The changes come as California is experiencing its largest-ever drought and its first-ever statewide gas price spike.
The rules are expected to result in about $1.4 billion in fines for the average consumer, the California Department of Finance said in a news release Tuesday.
Consumers who exceed their allowable limits can pay the full price, plus a $200 fine, the state’s Finance Department said.
The state has also approved $500 fines for violators who exceed 10 percent of the statewide average price, up to $2,500.
The new rules also increase the amount of time an individual can stay in the cap, from 60 days to 90 days, while also increasing the number of days that individuals can exceed the limit and charge a fee.
The changes to the gas meter rules were first reported by the Los Angeles Times, but were not immediately available for comment from the California Gas & Electric Authority.

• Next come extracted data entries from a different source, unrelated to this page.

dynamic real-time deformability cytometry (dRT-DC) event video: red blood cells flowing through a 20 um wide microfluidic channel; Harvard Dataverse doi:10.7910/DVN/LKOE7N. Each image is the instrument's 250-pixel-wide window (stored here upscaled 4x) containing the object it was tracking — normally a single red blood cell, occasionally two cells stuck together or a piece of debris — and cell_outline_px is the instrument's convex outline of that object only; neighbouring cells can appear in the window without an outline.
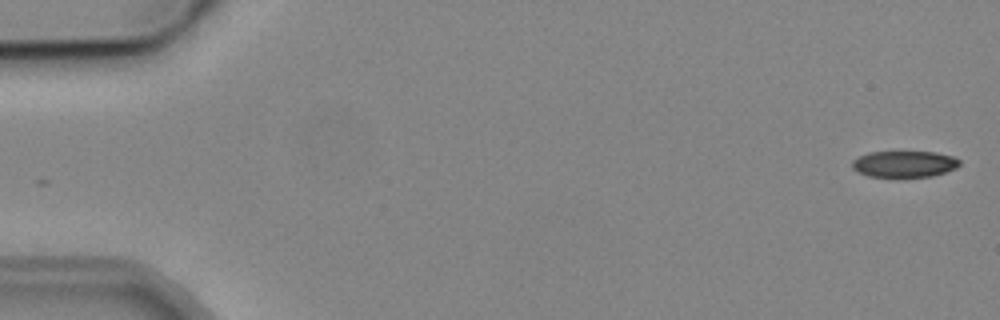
{"species": "common noctule bat (a hibernating species)", "species_latin": "Nyctalus noctula", "temperature_condition": "cold", "stored_images_in_passage": 7, "camera_frame_rate_fps": 3000, "um_per_image_px": 0.085, "animal": {"sex": "male", "body_mass_g": 19.2, "forearm_length_mm": 51.8}, "frame": {"image": 1, "passage_image": 1, "time_ms": 0.0, "image_size_px": [1000, 320], "cell_outline_px": [[960, 164], [956, 168], [932, 176], [868, 176], [852, 168], [852, 160], [868, 152], [936, 152], [952, 156], [960, 160]], "centroid_in_image_um": [76.87, 13.92], "position_along_channel_um": 8.1, "area_um2": 16.24}}
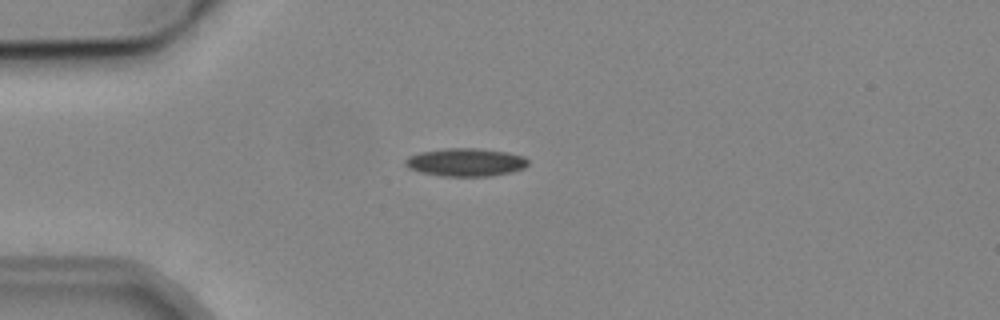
{"frame": {"image": 2, "passage_image": 5, "time_ms": 4.333, "image_size_px": [1000, 320], "cell_outline_px": [[528, 164], [524, 168], [492, 176], [440, 176], [420, 172], [408, 168], [404, 164], [404, 160], [408, 156], [420, 152], [444, 148], [476, 148], [504, 152], [524, 156], [528, 160]], "centroid_in_image_um": [39.53, 13.79], "position_along_channel_um": 45.5, "area_um2": 20.06}}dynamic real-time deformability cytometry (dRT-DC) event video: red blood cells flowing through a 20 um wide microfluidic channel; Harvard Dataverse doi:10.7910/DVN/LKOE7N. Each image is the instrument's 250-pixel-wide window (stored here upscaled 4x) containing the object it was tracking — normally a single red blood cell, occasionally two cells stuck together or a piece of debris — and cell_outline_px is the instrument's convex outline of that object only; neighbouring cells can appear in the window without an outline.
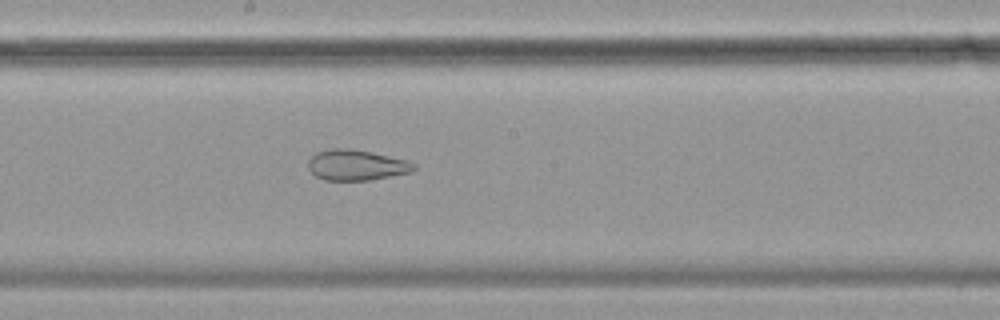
{"species": "common noctule bat (a hibernating species)", "species_latin": "Nyctalus noctula", "temperature_condition": "cold", "stored_images_in_passage": 56, "camera_frame_rate_fps": 3000, "um_per_image_px": 0.085, "animal": {"sex": "female", "body_mass_g": 19.9}, "frame": {"image": 1, "passage_image": 30, "time_ms": 9.667, "image_size_px": [1000, 320], "cell_outline_px": [[416, 168], [412, 172], [368, 180], [324, 180], [316, 176], [308, 168], [308, 160], [316, 152], [328, 148], [352, 148], [372, 152], [408, 160], [416, 164]], "centroid_in_image_um": [30.29, 14.01], "position_along_channel_um": 217.9, "area_um2": 19.02}}
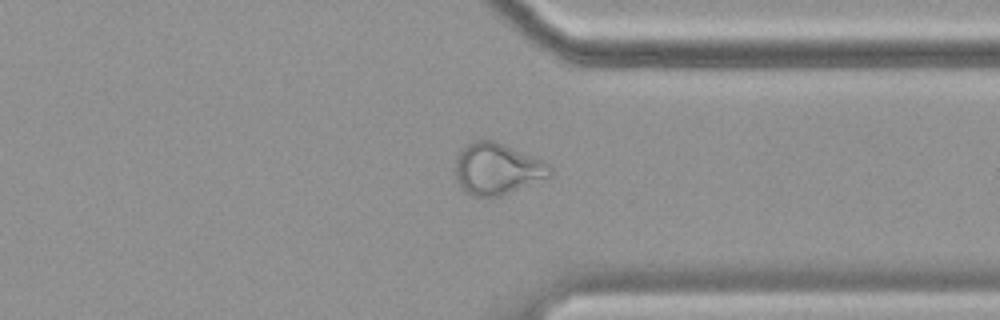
{"frame": {"image": 2, "passage_image": 43, "time_ms": 14.0, "image_size_px": [1000, 320], "cell_outline_px": [[552, 176], [500, 196], [472, 196], [464, 192], [460, 188], [456, 180], [456, 156], [468, 144], [476, 140], [496, 140], [544, 160], [552, 168]], "centroid_in_image_um": [42.27, 14.35], "position_along_channel_um": 369.1, "area_um2": 28.61}}
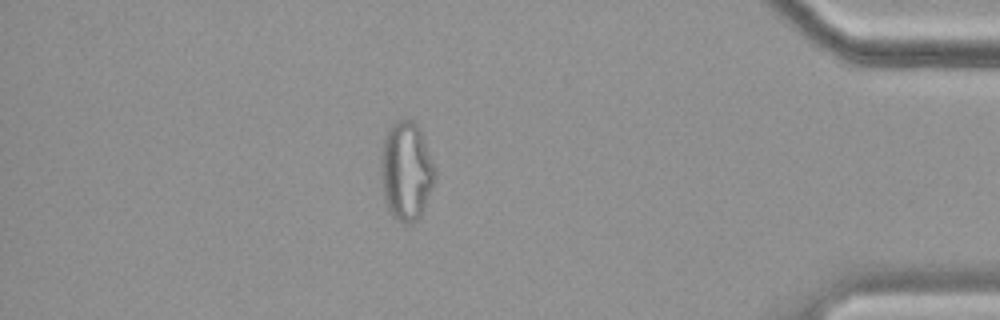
{"frame": {"image": 3, "passage_image": 49, "time_ms": 16.0, "image_size_px": [1000, 320], "cell_outline_px": [[436, 176], [424, 208], [420, 216], [416, 220], [408, 224], [404, 224], [396, 220], [392, 216], [388, 208], [384, 196], [380, 176], [380, 156], [384, 136], [388, 128], [396, 120], [404, 116], [412, 120], [420, 128], [436, 168]], "centroid_in_image_um": [34.52, 14.49], "position_along_channel_um": 400.7, "area_um2": 31.73}, "authors_computed_cell_mechanics": {"area_um2": 28.7266, "velocity_mm_per_s": 3.5178, "shape_relaxation_time_tau1_ms": null, "shape_relaxation_time_tau2_ms": 1.8701, "deformation_change_tau1": null, "deformation_change_tau2": 0.0949}}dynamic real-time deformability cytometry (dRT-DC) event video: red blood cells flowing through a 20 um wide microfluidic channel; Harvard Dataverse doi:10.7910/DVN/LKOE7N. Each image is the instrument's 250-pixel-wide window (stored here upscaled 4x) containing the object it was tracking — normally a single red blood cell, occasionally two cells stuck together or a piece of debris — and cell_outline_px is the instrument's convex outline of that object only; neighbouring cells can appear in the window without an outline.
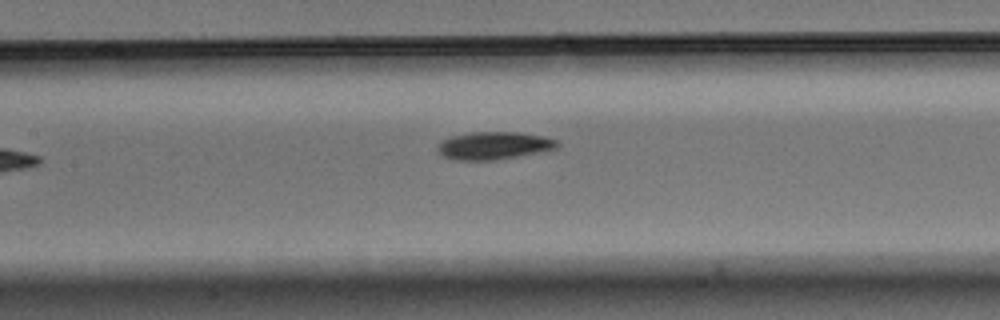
{"species": "Egyptian fruit bat (a non-hibernating species)", "species_latin": "Rousettus aegyptiacus", "temperature_condition": "warm", "stored_images_in_passage": 7, "camera_frame_rate_fps": 3000, "um_per_image_px": 0.085, "animal": {"sex": "male"}, "frame": {"image": 1, "passage_image": 7, "time_ms": 2.0, "image_size_px": [1000, 320], "cell_outline_px": [[560, 148], [516, 156], [492, 160], [452, 160], [444, 156], [436, 148], [444, 140], [452, 136], [472, 132], [520, 132], [544, 136], [556, 140], [560, 144]], "centroid_in_image_um": [42.02, 12.37], "position_along_channel_um": 165.4, "area_um2": 19.13}}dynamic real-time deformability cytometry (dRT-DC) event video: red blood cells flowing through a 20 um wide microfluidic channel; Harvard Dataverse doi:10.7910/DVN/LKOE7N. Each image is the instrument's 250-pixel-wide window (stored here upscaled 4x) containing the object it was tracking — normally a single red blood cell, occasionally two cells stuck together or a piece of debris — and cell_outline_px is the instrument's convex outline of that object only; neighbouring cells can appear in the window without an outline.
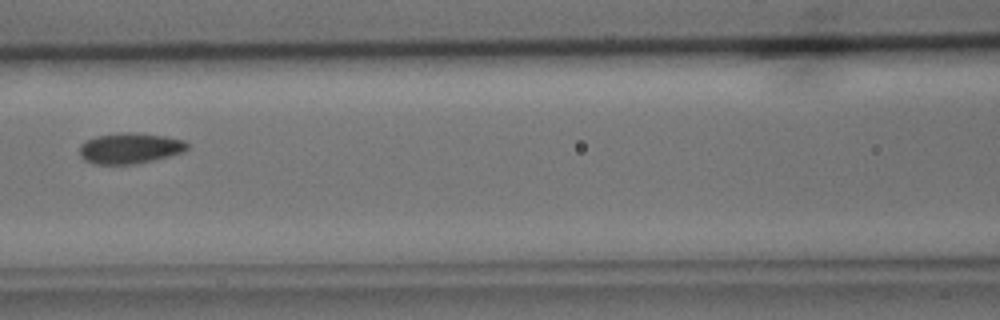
{"species": "common noctule bat (a hibernating species)", "species_latin": "Nyctalus noctula", "temperature_condition": "cold", "stored_images_in_passage": 6, "camera_frame_rate_fps": 3000, "um_per_image_px": 0.085, "animal": {"sex": "male", "body_mass_g": 15.6}, "frame": {"image": 1, "passage_image": 6, "time_ms": 6.667, "image_size_px": [1000, 320], "cell_outline_px": [[188, 148], [184, 152], [136, 164], [92, 164], [84, 160], [80, 156], [80, 144], [84, 140], [96, 136], [120, 132], [132, 132], [164, 136], [184, 140], [188, 144]], "centroid_in_image_um": [11.0, 12.6], "position_along_channel_um": 155.6, "area_um2": 19.42}}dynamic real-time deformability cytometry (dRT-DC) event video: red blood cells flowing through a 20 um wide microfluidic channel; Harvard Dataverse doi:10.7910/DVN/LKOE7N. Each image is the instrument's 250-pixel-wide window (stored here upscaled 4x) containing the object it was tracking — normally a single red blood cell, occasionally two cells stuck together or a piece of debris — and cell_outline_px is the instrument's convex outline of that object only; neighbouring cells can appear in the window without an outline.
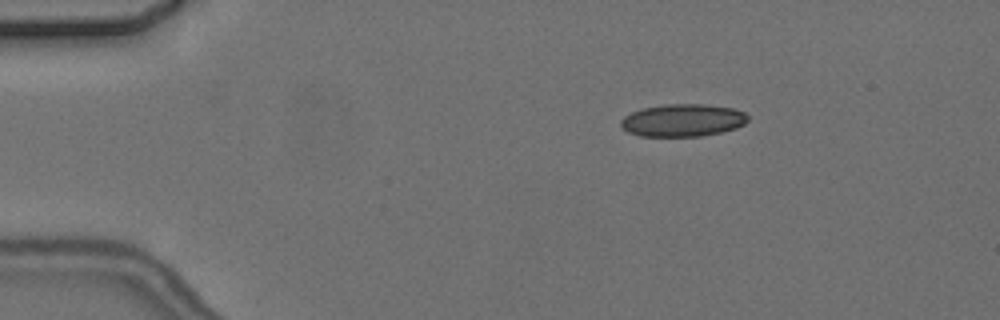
{"species": "common noctule bat (a hibernating species)", "species_latin": "Nyctalus noctula", "temperature_condition": "cold", "stored_images_in_passage": 5, "camera_frame_rate_fps": 3000, "um_per_image_px": 0.085, "animal": {"sex": "female", "body_mass_g": 24.6, "forearm_length_mm": 56.2}, "frame": {"image": 1, "passage_image": 3, "time_ms": 2.667, "image_size_px": [1000, 320], "cell_outline_px": [[748, 120], [744, 124], [736, 128], [720, 132], [700, 136], [640, 136], [628, 132], [620, 124], [620, 120], [624, 116], [632, 112], [644, 108], [668, 104], [704, 104], [732, 108], [744, 112], [748, 116]], "centroid_in_image_um": [58.04, 10.22], "position_along_channel_um": 27.0, "area_um2": 23.93}}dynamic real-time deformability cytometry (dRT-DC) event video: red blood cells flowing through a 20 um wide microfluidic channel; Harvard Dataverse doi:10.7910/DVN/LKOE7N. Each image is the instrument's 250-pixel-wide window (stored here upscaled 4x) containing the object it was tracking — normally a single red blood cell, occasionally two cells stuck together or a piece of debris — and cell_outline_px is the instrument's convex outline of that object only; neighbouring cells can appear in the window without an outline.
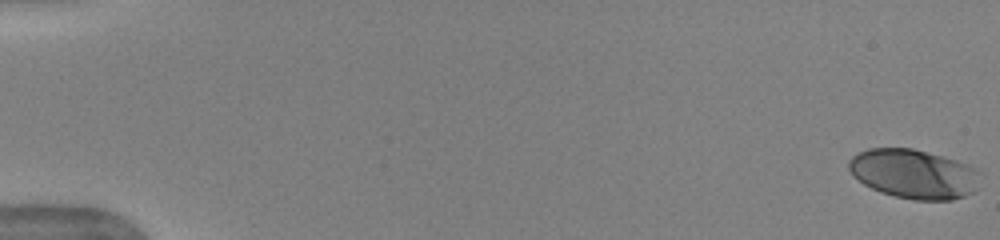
{"species": "human", "species_latin": "Homo sapiens", "temperature_condition": "warm", "stored_images_in_passage": 18, "camera_frame_rate_fps": 3000, "um_per_image_px": 0.085, "donor": {"sex": "female"}, "frame": {"image": 1, "passage_image": 1, "time_ms": 0.0, "image_size_px": [1000, 240], "cell_outline_px": [[980, 172], [976, 192], [952, 200], [912, 200], [880, 192], [864, 184], [852, 176], [848, 168], [848, 160], [856, 152], [868, 148], [912, 148], [956, 160], [980, 168]], "centroid_in_image_um": [77.68, 14.78], "position_along_channel_um": 7.3, "area_um2": 38.21}}
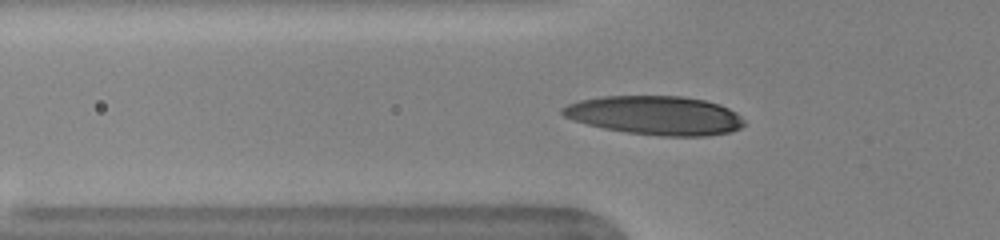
{"frame": {"image": 2, "passage_image": 13, "time_ms": 4.0, "image_size_px": [1000, 240], "cell_outline_px": [[744, 124], [740, 128], [732, 132], [708, 136], [660, 136], [628, 132], [604, 128], [572, 120], [564, 116], [560, 112], [560, 108], [568, 104], [580, 100], [600, 96], [684, 96], [704, 100], [720, 104], [736, 112], [744, 120]], "centroid_in_image_um": [55.71, 9.8], "position_along_channel_um": 70.1, "area_um2": 41.33}}
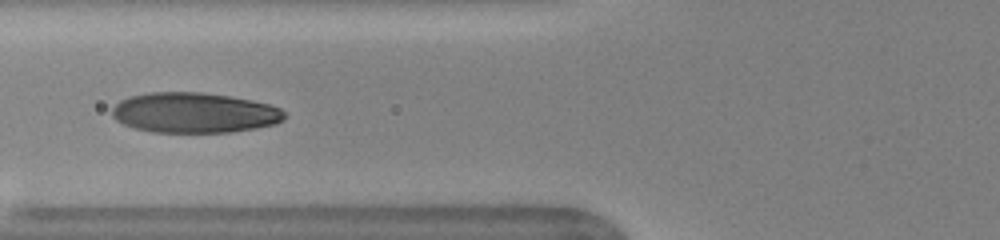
{"frame": {"image": 3, "passage_image": 15, "time_ms": 4.667, "image_size_px": [1000, 240], "cell_outline_px": [[288, 116], [284, 120], [276, 124], [256, 128], [232, 132], [152, 132], [136, 128], [124, 124], [116, 120], [112, 116], [112, 108], [120, 100], [128, 96], [148, 92], [204, 92], [252, 100], [268, 104], [280, 108]], "centroid_in_image_um": [16.52, 9.58], "position_along_channel_um": 109.3, "area_um2": 40.69}}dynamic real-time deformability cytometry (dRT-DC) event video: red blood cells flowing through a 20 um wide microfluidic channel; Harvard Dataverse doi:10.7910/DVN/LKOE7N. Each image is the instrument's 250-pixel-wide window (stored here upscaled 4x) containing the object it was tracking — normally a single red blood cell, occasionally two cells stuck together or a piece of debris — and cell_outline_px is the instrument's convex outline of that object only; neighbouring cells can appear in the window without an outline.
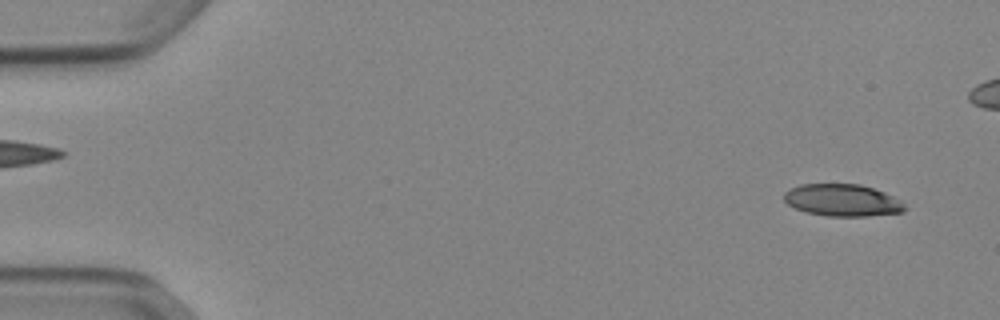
{"species": "Egyptian fruit bat (a non-hibernating species)", "species_latin": "Rousettus aegyptiacus", "temperature_condition": "cold", "stored_images_in_passage": 48, "camera_frame_rate_fps": 3000, "um_per_image_px": 0.085, "animal": {"sex": "female"}, "frame": {"image": 1, "passage_image": 3, "time_ms": 0.667, "image_size_px": [1000, 320], "cell_outline_px": [[908, 208], [904, 212], [868, 216], [828, 216], [804, 212], [788, 204], [784, 200], [784, 192], [800, 184], [860, 184], [884, 192], [900, 200]], "centroid_in_image_um": [71.62, 17.02], "position_along_channel_um": 13.4, "area_um2": 22.6}}
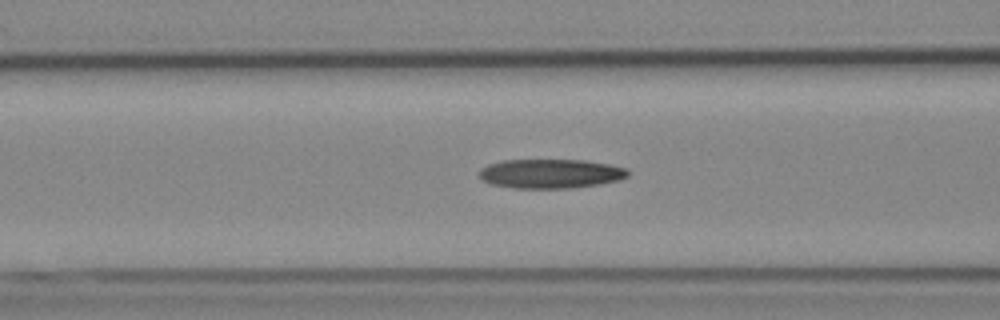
{"frame": {"image": 2, "passage_image": 21, "time_ms": 6.667, "image_size_px": [1000, 320], "cell_outline_px": [[628, 176], [620, 180], [600, 184], [572, 188], [512, 188], [488, 184], [480, 180], [480, 168], [488, 164], [504, 160], [584, 160], [612, 164], [628, 168]], "centroid_in_image_um": [46.8, 14.76], "position_along_channel_um": 119.8, "area_um2": 25.72}}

The new rules apply to new meters installed on Feb. 7.
The first-in-the-nation regulation applies to new gas meters installed after January 31, 2020.
The law, which went into effect in February, went into place despite a nationwide price spike, which was fueled by high demand for natural gas in the US.
“The changes make California the first state to take action to prevent the abuse of consumers’ gas meter allowances,” the state said in the news release.
“California is taking steps to protect the integrity of the price system, which is important to consumers and our economy.”
California is currently battling a nationwide gas price increase fueled by the rise in the cost of natural gas.
The average price of a gallon of regular gas in California jumped nearly 30 cents to $3.09 per gallon in February from a year ago, according to GasBuddy.com.
That jump is largely due to an increase in prices for oil and natural gas from shale gas production in North Dakota and Canada, which have been producing for years.
California’s statewide average price for natural Gas in February rose by more than 6 cents to a record $3,918.80 per gallon, according a report from GasBuddys.com, which analyzed the data.